Saturday, June 19, 2010

I Seem To Have Skipped The Entire Month of May

It's been over two months since my last blog post, and where am I today?

I'll tell you where: pretty much exactly where I was two months ago.

The first batch of chickens, the Magnificent Seven posted about in April, have moved outside. A few days after my last post, Ivy and I took a long drive into Austin and came home with a box of 8 tiny Silkie chicks. Three were yellow, four were black, and one was partridge. Of those, we lost one yellow chick who ate out of my hand without hesitation, and the one little black chick who was turning silver.

Right now we're eagerly awaiting the day when the silkies will be able to join their older siblings out at Sunshine's farm. The coop still isn't finished, but they're living in a wired-together conglomeration of old rabbit hutches and dog crates, and they have plenty of room.

The garden... has failed. Or rather, I failed it. I couldn't make it out there every week, much less the multiple times it would require to keep up with an 80 square foot plot, weeding and harvesting and reseeding. Eventually the community garden folks told me to put up or shut up (in so many words), and I had to admit that my plots would be better taken care of with someone else. It's making me seriously rethink my dream of Persian PenName: Hobby Farmer, and that might be for the best.

I do still want to live on a small acreage of land, with fruit trees and goats and chickens and perhaps a mini-cow, milking my own animals every morning, making my own preserves and living off the bounty of my own land, but I might have to start smaller than homesteading on my own with a terribly limited skill set.

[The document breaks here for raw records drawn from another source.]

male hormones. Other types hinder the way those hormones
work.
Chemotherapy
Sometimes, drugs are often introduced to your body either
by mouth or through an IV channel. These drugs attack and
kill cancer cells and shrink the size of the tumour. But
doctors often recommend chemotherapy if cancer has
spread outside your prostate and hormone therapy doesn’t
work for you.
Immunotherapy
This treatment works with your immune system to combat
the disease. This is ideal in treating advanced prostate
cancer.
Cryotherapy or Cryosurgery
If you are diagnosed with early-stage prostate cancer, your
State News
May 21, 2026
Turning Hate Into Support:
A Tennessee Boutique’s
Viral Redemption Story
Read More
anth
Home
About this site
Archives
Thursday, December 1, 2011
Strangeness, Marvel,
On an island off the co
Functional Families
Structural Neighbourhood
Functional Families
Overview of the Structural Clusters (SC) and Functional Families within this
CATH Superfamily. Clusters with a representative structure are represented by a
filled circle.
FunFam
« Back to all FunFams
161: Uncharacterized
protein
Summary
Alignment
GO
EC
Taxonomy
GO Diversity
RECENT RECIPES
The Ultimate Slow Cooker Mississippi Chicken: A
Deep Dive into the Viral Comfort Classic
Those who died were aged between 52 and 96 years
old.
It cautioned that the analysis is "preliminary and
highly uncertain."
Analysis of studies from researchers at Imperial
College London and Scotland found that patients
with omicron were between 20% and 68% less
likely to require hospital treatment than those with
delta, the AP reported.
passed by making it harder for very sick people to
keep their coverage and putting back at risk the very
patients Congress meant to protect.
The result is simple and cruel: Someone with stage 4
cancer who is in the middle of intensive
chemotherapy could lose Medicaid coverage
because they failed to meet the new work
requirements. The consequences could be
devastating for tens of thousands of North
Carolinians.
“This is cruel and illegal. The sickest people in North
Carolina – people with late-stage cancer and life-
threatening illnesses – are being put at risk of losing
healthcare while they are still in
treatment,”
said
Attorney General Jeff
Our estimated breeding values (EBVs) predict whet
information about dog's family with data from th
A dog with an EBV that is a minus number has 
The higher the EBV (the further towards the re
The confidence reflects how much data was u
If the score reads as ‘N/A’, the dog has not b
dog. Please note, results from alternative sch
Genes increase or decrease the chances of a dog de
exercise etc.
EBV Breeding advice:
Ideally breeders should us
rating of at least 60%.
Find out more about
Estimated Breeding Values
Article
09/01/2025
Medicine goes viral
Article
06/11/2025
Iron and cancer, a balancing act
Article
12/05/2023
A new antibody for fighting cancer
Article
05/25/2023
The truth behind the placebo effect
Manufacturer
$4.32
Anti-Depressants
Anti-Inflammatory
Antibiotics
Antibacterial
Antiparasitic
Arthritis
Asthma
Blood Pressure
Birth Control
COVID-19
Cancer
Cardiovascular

At least I know how to properly milk a goat now, and butcher and castrate them, and trim their hooves. Goats and chickens I'm feeling pretty secure on.

This past week has been pretty rough on me. Sunshine and I had to admit that we make better friends than partners, which was rough, but probably one of the most grown-up decisions I've made; Ye Olde Camry broke down, and according to the one mechanic in town I implicitly trust it's going to be somewhere between $250 and $400 to fix, and I'm considering trading it in for a used Smart Car or a moped or something; oh, and my bike was stolen.

That, and they announced that they're going to start laying people off in the library where I work. They're not using longevity or merit as part of their criteria, so there is literally nothing - not one single thing - that I can use to say "oh, well they won't cut me, because of this very valid reason". All things being equal, about one in every ten people are likely to be cut, and we won't even know in what departments until the end of next month, and no particular names until the end of August. I started job hunting, since that just seems like the smart thing to do in these circumstances, but my heart's not really in it. I'm also looking in other states, since... I've never really been in a position to move out of Texas before, you don't get much more ready than single and newly laid off.

I'd have to take my share of the chickens with me, of course, or sadly give them to Ivy until I got a yard. Banties are tough little guys, though, so I'm sure they wouldn't mind a climate change all too much.

I have family in Indiana and Tennessee, so it might be nice to move closer to them. My Aunt Nina is dying of an MRSA infection, and there's nothing I can do about it. She'd already gotten to the point of not recognizing anyone by the time I heard she was sick, so even if I spent the money to get up there and visit her, she wouldn't know. And as much as it hurts me to say it, I don't have the funds to take a trip she won't be lucid for. It's crazy, really, and it makes me cry if I think about it for too long, so I'm going to change the subject now.

I got my hair cut. It's pretty short now, and definitely falls somewhere on the "Oh, so I see you like the ladies" end of the spectrum, but I like it. For now, anyway.

Ivy got a cat. Her name is Lolita, and after a few days of tense hissing and angry growls, she and Ripley seem to be getting along well. She is a fluffy tortie, mostly black, and she is still a bit skittish around me. I can definitely see the difference in confidence level between her and my cats, and I have to wonder if it's because she's changed owners at least twice in the past year; Ripley's never had reason to think she would live with someone else, and I don't think Heed could even formulate the thought.

Ivy has been teaching me to cook. I can make steak now! And mashed potatoes, and veggies, and pies. Lots of pies. I make elaborate baked goods when I'm sad, these days, and after Sunshine and I had our talk I started right in on some pie crusts. I've already eaten half the chess pie I made, but I ran out of energy before I could finish the shaker lemon pie, so that's probably my project for tomorrow.

I started buying fabric last month, intending to make a quilt. I don't think that's going to happen anymore, but I do believe I'll have a number of nice skirts before the week is up. Probably all on the same pattern, a tiered peasant skirt, which will be odd not only because it will mean that I now own non-costume skirts voluntarily for the first time in my life, but because I've got enough fabric that I'll have more skirts than actual pairs of pants.

In other news, I made a tweed Godzilla plushie. Finishing up a denim one too, and they'll be given to Sunshine's kids.